===== Working data =====

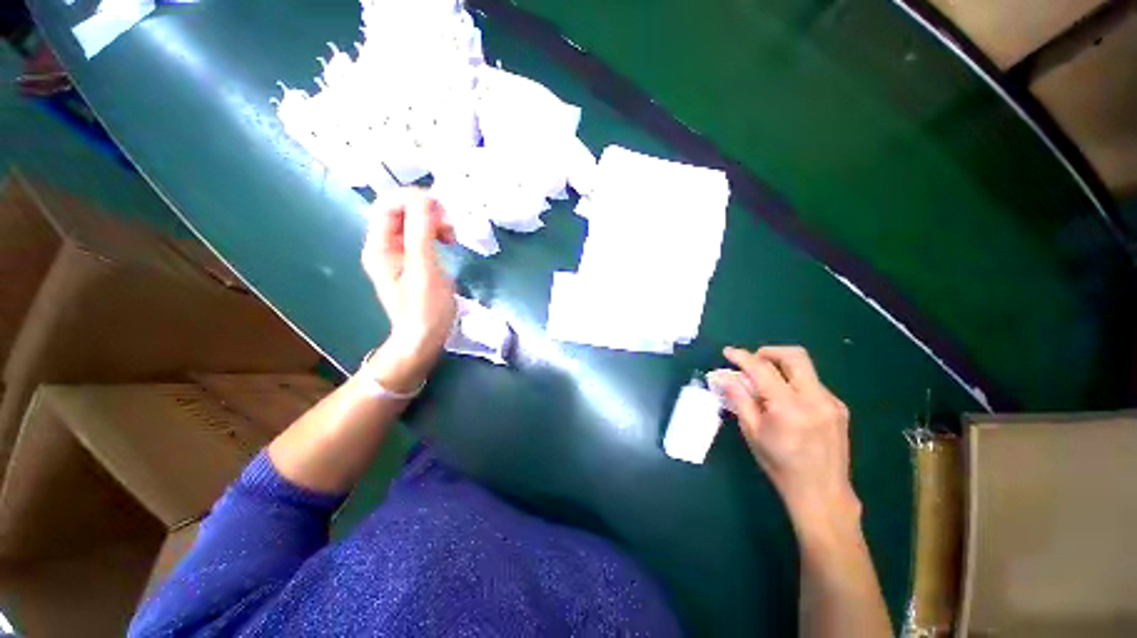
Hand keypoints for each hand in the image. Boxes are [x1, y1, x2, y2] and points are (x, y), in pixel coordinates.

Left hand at [361, 189, 456, 392]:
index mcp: (380, 247)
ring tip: (452, 237)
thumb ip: (422, 231)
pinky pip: (421, 236)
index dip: (413, 198)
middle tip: (450, 226)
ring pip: (413, 222)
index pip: (387, 205)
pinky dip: (436, 233)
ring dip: (434, 222)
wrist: (424, 338)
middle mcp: (384, 246)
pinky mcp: (412, 261)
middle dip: (427, 211)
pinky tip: (447, 242)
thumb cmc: (426, 308)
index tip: (442, 208)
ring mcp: (398, 254)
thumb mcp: (425, 268)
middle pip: (400, 211)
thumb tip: (425, 198)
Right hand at [711, 346, 860, 535]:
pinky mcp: (839, 408)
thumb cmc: (780, 464)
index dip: (742, 357)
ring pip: (805, 368)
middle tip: (753, 361)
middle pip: (795, 356)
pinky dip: (794, 383)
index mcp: (789, 407)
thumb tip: (723, 376)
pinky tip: (785, 401)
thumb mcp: (752, 431)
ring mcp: (832, 402)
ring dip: (781, 368)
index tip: (728, 352)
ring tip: (766, 384)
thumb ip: (739, 398)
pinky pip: (813, 383)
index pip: (762, 369)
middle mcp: (815, 398)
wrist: (822, 493)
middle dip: (769, 351)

=====

What the task asks:
Exact copies of the lines from the one holding "index pip: (387, 205)" through the last line above, and only those, make up the answer.

Final answer:
index pip: (387, 205)
pinky dip: (436, 233)
ring dip: (434, 222)
wrist: (424, 338)
middle mcp: (384, 246)
pinky mcp: (412, 261)
middle dip: (427, 211)
pinky tip: (447, 242)
thumb cmc: (426, 308)
index tip: (442, 208)
ring mcp: (398, 254)
thumb mcp: (425, 268)
middle pip: (400, 211)
thumb tip: (425, 198)
Right hand at [711, 346, 860, 535]:
pinky mcp: (839, 408)
thumb cmc: (780, 464)
index dip: (742, 357)
ring pip: (805, 368)
middle tip: (753, 361)
middle pip: (795, 356)
pinky dip: (794, 383)
index mcp: (789, 407)
thumb tip: (723, 376)
pinky tip: (785, 401)
thumb mcp: (752, 431)
ring mcp: (832, 402)
ring dip: (781, 368)
index tip: (728, 352)
ring tip: (766, 384)
thumb ip: (739, 398)
pinky pip: (813, 383)
index pip: (762, 369)
middle mcp: (815, 398)
wrist: (822, 493)
middle dip: (769, 351)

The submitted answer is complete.